Do all the stuff for standard MVC integration - register controllers, set the dependency resolver, etc.
Set up your app with the base Autofac OWIN integration.
Add a reference to the Autofac.Mvc5.Owin NuGet package.
In your application startup class, register the Autofac MVC middleware after registering the base Autofac middleware.
public class Startup
{
public void Configuration(IAppBuilder app)
{
var builder = new ContainerBuilder();
// STANDARD MVC SETUP:
// Register your MVC controllers.
builder.RegisterControllers(typeof(MvcApplication).Assembly);
// Run other optional steps, like registering model binders,
// web abstractions, etc., then set the dependency resolver
// to be Autofac.
var container = builder.Build();
DependencyResolver.SetResolver(new AutofacDependencyResolver(container));
// OWIN MVC SETUP:
// Register the Autofac middleware FIRST, then the Autofac MVC middleware.
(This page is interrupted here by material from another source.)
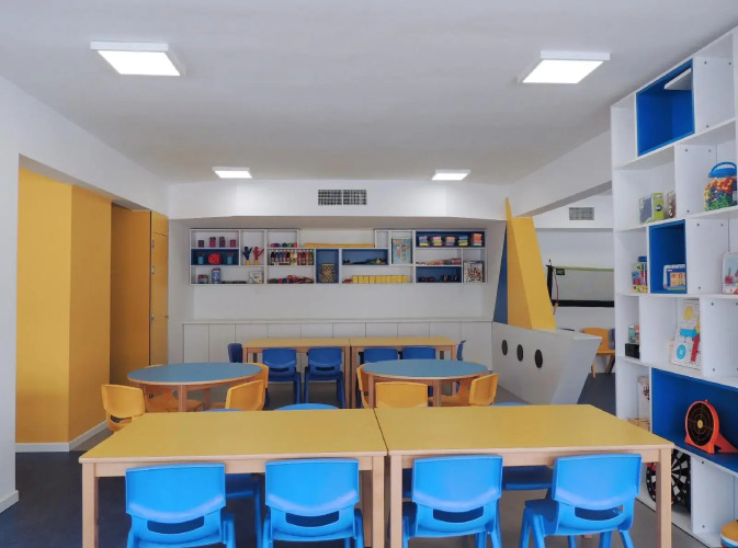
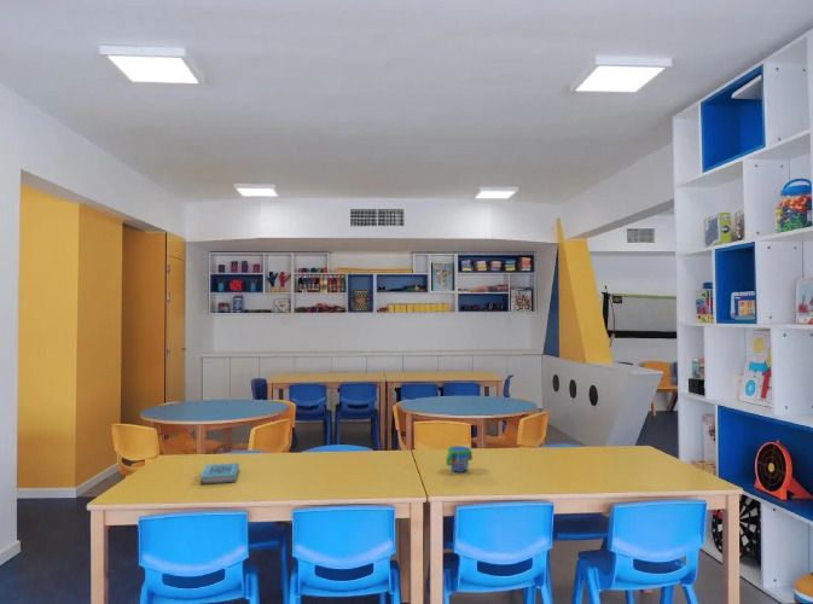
+ book [199,461,240,486]
+ snack cup [445,445,474,474]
app.UseAutofacMiddleware(container);
app.UseAutofacMvc();
}
}
"
I also have RoleManager wrapper so added:
builder.RegisterType<RoleStore<IdentityRole>>().As<IRoleStore<IdentityRole, string>>();
as per SO answer
I managed the workaround by using autofac service locator:
app.CreatePerOwinContext(() => DependencyResolver.Current.GetService<ApplicationUserManager>());
Yes, it is not good enough, but in the mean time, we could use object same scope as declared in autofac registration process.